Section 3 : VERS LA TERRITORIALISATION DE LA REGULATION ECONOMIQUE SPATIALE

Les deux sections précédentes nous ont permis de décrire et analyser la manière dont l’Etat français organise la régulation économique aux niveaux national et local, de façon très dirigiste et centralisée, durant la période de croissance qui va de la fin de la guerre au début des années 1970. Elles montrent l’importance du volet spatial dans la mise en application de cette politique dans l’agglomération lyonnaise et l’influence de la pensée technocratique et aménagiste des services de l’Etat dans la conception et l’orientation économiques de la métropole lyonnaise au cours des années 1960. La domination du pouvoir central sur le devenir de l’agglomération lyonnaise occasionne l’éviction de la majeure partie des acteurs économiques du processus décisionnel de la planification économique et territoriale, ainsi que la mise au pas et la réorganisation institutionnelle des structures politiques et techniques locales. L’Etat porte l’intérêt des grandes entreprises du pays et l’enjeu de la compétitivité économique nationale, qu’il impose sur la scène locale à travers la politique d’aménagement du territoire et sa propre conception de ce que doit être l’intervention publique en faveur de l’économie.

Cependant, les intérêts économiques des grands groupes industriels ou tertiaires français ne sont pas assimilables aux intérêts de toutes les entreprises du pays, notamment celles qui constituent le cœur du système productif lyonnais. Les méthodes d’action utilisées et les orientations définies par les pouvoirs publics pour agir sur le fonctionnement de l’économie, très normatives et rigides, ne correspondent pas vraiment aux besoins plutôt mouvants des entreprises. De la même façon, les motivations interventionnistes et conceptuelles des responsables gouvernementaux ne sont pas forcément partagées par les élites politiques lyonnaises, qui subissent plus qu’elles ne maîtrisent les orientations de la politique économique et d’aménagement du territoire étatique, comme le nouvel appareillage institutionnel et opérationnel déployé par l’Etat dans l’agglomération.

Ce consensus local d’hostilité vis-à-vis de l’Etat régulateur, conforté par la survenue de la crise, sert de ciment à la construction d’une nouvelle approche de la régulation économique et territoriale par le système d’acteurs lyonnais dans les années 1970. Celle-ci consacre l’avènement de la logique du développement économique local et l’amorce d’une territorialisation de l’interventionnisme économique à Lyon.

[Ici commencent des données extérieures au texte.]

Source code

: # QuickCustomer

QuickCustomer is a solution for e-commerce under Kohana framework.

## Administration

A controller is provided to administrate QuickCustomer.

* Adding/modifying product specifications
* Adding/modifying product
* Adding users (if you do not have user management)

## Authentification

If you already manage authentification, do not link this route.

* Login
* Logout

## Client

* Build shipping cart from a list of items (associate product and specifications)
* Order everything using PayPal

Cette dernière section a ainsi pour objectif de disséquer les conditions d’émergence de la politique économique lyonnaise, afin d’identifier les changements en termes de référentiel et de contenu de l’action, en termes de méthodes d’intervention, mais aussi en termes d’organisation du système d’acteurs local et de répartition des rôles dans la conduite de l’intervention économique au niveau local. Le rôle des structures de représentation des intérêts économiques lyonnais dans l’émergence d’une politique de régulation économique territoriale pilotée au niveau local apparaît comme déterminant et pilote, alors que les pouvoirs publics municipaux et communautaires n’ont pas de prérogatives d’action officiellement reconnues par l’Etat.